Les barricades, constituées de véhicules calcinés et d’autres débris, ont transformé certaines parties de Nouméa en zones interdites et rendu les déplacements périlleux, notamment pour les malades nécessitant des soins médicaux et pour les familles qui s’inquiètent de la nourriture et de l’eau après les pillages et les incendies de magasins.

La police du nord de la capitale calédonienne a démantelé plusieurs barrages routiers ces derniers jours, mais les manifestants se sont rapidement regroupés et les ont reconstruits. Les tensions restent vives dans tout l’archipel, ont déclaré samedi les autorités locales, malgré les mesures d’état d’urgence, qui comprennent un couvre-feu quotidien de 12 heures, l’interdiction des rassemblements publics, du transport d’armes et de la vente d’alcool, ainsi que le blocage de TikTok.

Au cours des sept derniers mois, la CCAT de M. Tein a organisé d’importantes marches pacifiques en Nouvelle-Calédonie contre la réforme électorale soutenue par Paris. Les troubles ont commencé au début de la semaine dernière après qu’une manifestation contre le projet de loi en discussion au Parlement français ait tourné à la violence.

Dans une déclaration distincte, le Front de libération nationale kanak et socialiste, un mouvement indépendantiste, a appelé Emmanuel Macron à retirer le projet de loi de réforme électorale si la France veut «mettre fin à la crise».

Les deux chambres du Parlement français, à Paris, ont déjà approuvé la refonte. L’étape suivante aurait été la tenue d’un congrès spécial des deux chambres à Versailles pour le mettre en œuvre en modifiant la Constitution française. C’était prévu fin juin.

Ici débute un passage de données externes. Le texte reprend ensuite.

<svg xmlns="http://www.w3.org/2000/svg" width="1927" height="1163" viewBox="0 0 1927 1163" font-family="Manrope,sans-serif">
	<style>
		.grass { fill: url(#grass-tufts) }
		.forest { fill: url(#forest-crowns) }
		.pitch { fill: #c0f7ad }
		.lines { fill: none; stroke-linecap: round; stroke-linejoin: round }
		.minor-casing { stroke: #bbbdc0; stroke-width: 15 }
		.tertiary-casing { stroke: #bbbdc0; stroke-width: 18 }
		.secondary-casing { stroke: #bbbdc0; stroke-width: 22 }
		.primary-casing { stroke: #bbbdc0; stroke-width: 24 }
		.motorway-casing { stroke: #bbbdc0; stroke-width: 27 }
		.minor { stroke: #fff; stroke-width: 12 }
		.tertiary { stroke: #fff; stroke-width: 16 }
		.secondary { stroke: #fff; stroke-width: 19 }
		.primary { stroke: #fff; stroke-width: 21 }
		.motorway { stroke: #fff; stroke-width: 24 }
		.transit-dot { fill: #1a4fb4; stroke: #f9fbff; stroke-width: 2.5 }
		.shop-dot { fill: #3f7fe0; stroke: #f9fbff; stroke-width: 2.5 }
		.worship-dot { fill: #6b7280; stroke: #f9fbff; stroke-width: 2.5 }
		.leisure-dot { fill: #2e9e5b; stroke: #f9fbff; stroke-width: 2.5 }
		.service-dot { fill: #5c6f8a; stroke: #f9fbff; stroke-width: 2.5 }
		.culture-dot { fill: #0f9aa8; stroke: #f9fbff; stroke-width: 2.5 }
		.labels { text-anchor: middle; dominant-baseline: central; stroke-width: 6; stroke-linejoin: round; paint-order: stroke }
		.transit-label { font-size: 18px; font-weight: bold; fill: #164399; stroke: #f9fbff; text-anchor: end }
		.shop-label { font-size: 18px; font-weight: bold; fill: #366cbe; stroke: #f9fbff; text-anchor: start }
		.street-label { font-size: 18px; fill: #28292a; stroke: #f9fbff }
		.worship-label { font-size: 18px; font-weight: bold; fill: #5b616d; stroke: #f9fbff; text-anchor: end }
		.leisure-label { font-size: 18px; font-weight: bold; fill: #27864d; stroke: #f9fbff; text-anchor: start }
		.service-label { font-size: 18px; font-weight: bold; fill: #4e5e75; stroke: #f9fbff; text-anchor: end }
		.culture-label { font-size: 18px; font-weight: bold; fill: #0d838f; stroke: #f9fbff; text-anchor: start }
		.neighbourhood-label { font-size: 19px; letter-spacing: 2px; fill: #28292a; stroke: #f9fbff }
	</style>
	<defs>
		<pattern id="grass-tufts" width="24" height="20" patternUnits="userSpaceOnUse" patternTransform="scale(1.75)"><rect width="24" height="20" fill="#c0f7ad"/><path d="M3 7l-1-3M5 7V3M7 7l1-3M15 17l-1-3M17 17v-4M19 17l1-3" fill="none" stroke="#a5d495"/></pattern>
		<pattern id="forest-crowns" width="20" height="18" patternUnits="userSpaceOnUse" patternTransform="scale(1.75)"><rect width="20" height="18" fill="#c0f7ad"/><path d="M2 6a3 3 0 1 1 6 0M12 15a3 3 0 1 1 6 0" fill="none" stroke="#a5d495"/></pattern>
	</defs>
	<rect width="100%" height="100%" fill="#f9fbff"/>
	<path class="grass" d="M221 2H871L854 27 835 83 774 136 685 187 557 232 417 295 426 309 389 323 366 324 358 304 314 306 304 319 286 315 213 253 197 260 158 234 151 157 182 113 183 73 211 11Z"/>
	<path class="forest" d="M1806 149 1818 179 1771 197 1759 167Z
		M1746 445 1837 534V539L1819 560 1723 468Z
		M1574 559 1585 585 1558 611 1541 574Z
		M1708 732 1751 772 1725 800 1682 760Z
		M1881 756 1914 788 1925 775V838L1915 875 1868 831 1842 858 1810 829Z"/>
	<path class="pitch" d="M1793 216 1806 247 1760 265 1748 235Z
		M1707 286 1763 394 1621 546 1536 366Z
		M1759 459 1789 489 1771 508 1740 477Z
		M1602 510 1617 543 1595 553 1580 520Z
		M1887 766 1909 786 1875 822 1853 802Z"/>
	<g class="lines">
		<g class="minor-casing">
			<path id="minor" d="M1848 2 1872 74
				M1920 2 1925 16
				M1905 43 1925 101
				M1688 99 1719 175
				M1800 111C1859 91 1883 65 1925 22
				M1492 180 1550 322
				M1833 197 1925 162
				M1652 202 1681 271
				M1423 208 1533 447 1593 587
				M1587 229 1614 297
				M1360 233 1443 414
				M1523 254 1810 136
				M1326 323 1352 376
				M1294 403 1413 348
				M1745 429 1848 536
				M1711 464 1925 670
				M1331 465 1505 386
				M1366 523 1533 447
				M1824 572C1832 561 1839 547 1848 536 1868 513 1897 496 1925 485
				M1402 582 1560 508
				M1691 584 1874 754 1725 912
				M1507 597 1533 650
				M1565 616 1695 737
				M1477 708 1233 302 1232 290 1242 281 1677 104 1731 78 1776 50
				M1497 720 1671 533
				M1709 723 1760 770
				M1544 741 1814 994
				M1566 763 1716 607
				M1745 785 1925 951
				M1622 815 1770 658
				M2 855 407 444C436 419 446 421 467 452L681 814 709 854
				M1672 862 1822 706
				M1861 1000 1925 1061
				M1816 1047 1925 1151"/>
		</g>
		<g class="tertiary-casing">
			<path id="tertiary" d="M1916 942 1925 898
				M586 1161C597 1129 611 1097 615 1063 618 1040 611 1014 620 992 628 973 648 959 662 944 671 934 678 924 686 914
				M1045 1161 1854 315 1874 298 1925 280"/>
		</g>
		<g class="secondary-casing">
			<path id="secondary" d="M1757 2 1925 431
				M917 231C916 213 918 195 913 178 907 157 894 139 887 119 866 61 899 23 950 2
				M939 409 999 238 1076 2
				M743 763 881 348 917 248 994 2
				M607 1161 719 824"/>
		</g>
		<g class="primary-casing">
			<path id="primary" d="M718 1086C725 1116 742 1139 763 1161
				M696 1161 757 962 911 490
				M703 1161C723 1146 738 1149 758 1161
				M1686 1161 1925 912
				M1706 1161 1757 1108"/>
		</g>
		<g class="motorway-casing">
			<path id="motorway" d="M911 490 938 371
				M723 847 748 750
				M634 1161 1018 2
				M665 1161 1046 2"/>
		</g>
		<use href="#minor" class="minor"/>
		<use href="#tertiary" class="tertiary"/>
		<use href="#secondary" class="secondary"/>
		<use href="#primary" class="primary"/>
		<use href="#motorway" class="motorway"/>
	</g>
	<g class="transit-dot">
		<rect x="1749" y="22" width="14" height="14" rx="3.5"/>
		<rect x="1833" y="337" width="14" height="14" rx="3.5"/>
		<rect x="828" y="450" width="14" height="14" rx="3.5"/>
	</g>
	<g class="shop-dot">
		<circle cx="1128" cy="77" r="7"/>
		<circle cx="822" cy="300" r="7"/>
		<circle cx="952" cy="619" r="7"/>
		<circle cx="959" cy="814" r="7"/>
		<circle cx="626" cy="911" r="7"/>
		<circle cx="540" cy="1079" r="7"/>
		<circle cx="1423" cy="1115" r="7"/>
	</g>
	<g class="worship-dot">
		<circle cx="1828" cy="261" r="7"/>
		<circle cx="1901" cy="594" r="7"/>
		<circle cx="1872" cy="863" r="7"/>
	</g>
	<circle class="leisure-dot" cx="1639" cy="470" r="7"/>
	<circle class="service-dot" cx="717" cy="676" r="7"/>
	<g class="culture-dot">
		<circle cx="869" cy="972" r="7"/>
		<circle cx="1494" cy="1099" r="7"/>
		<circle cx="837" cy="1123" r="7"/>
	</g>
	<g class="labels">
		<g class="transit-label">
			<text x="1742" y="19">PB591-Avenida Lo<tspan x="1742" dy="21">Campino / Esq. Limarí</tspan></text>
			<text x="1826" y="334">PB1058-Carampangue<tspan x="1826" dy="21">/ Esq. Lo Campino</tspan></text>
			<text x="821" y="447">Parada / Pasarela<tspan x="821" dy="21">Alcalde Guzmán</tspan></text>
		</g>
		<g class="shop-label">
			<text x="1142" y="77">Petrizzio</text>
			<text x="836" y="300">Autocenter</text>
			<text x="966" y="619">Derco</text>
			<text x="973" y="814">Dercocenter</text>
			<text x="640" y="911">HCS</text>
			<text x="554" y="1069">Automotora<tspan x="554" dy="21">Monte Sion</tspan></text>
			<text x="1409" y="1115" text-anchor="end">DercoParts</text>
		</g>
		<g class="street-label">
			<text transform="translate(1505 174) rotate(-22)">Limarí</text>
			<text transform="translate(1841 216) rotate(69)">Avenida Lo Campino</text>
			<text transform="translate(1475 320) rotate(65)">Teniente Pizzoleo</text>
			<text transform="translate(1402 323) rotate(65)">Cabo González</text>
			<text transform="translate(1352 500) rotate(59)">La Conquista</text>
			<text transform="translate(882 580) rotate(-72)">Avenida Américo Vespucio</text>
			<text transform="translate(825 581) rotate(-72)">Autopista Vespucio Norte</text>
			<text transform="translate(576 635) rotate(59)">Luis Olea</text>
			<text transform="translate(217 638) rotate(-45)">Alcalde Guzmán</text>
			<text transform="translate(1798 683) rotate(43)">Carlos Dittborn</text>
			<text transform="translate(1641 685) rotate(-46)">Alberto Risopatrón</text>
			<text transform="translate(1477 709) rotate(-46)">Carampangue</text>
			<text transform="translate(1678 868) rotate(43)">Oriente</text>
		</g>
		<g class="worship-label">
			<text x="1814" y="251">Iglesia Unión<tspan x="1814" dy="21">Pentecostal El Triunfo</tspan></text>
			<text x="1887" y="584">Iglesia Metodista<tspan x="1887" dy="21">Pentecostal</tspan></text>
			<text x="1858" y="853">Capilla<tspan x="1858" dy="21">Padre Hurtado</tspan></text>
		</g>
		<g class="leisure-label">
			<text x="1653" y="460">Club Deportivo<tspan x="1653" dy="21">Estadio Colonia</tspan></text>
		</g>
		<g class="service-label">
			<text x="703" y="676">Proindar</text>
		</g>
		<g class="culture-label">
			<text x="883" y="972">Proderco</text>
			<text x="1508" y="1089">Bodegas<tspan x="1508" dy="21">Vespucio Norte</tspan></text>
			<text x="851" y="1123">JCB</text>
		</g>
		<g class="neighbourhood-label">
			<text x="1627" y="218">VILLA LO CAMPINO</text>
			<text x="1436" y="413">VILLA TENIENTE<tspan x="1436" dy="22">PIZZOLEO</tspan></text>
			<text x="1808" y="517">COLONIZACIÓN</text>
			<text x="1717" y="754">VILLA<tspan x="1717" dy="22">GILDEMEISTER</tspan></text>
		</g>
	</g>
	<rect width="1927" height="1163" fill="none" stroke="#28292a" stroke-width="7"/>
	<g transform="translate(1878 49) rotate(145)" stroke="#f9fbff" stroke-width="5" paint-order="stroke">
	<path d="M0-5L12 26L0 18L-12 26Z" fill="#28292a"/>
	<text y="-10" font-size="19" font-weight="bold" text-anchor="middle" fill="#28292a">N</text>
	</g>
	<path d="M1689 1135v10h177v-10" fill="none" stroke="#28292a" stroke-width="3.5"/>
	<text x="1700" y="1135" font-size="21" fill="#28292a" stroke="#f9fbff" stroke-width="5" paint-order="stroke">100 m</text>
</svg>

S’exprimant après avoir rencontré les dirigeants de Nouvelle-Calédonie, le président Macron a déclaré qu’il n’imposerait pas la réforme électorale contestée qui a déclenché les pires troubles que le territoire ait connus depuis des décennies.

Il a appelé les dirigeants locaux à trouver un accord alternatif pour l’avenir de l’archipel et a présenté une feuille de route qui, selon lui, pourrait conduire à un autre référendum pour le territoire.

Trois référendums avaient déjà été organisés entre 2018 et 2021 par les autorités françaises dans le cadre de l’accord de paix de 1988. Ils ont produit une majorité de votes contre l’indépendance, bien que les partisans de l’indépendance aient boycotté le dernier vote, en décembre 2021.

Emmanuel Macron a déclaré qu’un autre référendum pourrait porter sur un accord global qui viendrait enrichir le texte déjà voté par le Parlement, sur lequel il espère que les dirigeants locaux se mettront d’accord dans les semaines et les mois à venir, après le démantèlement des barricades des manifestants, permettant la levée de l’état d’urgence et le retour de la paix.

La Nouvelle-Calédonie est devenue française en 1853 sous l’empereur Napoléon III, neveu et héritier de Napoléon. Elle devient territoire d’outre-mer après la Seconde Guerre mondiale, la nationalité française étant accordée à tous les Kanaks en 1957.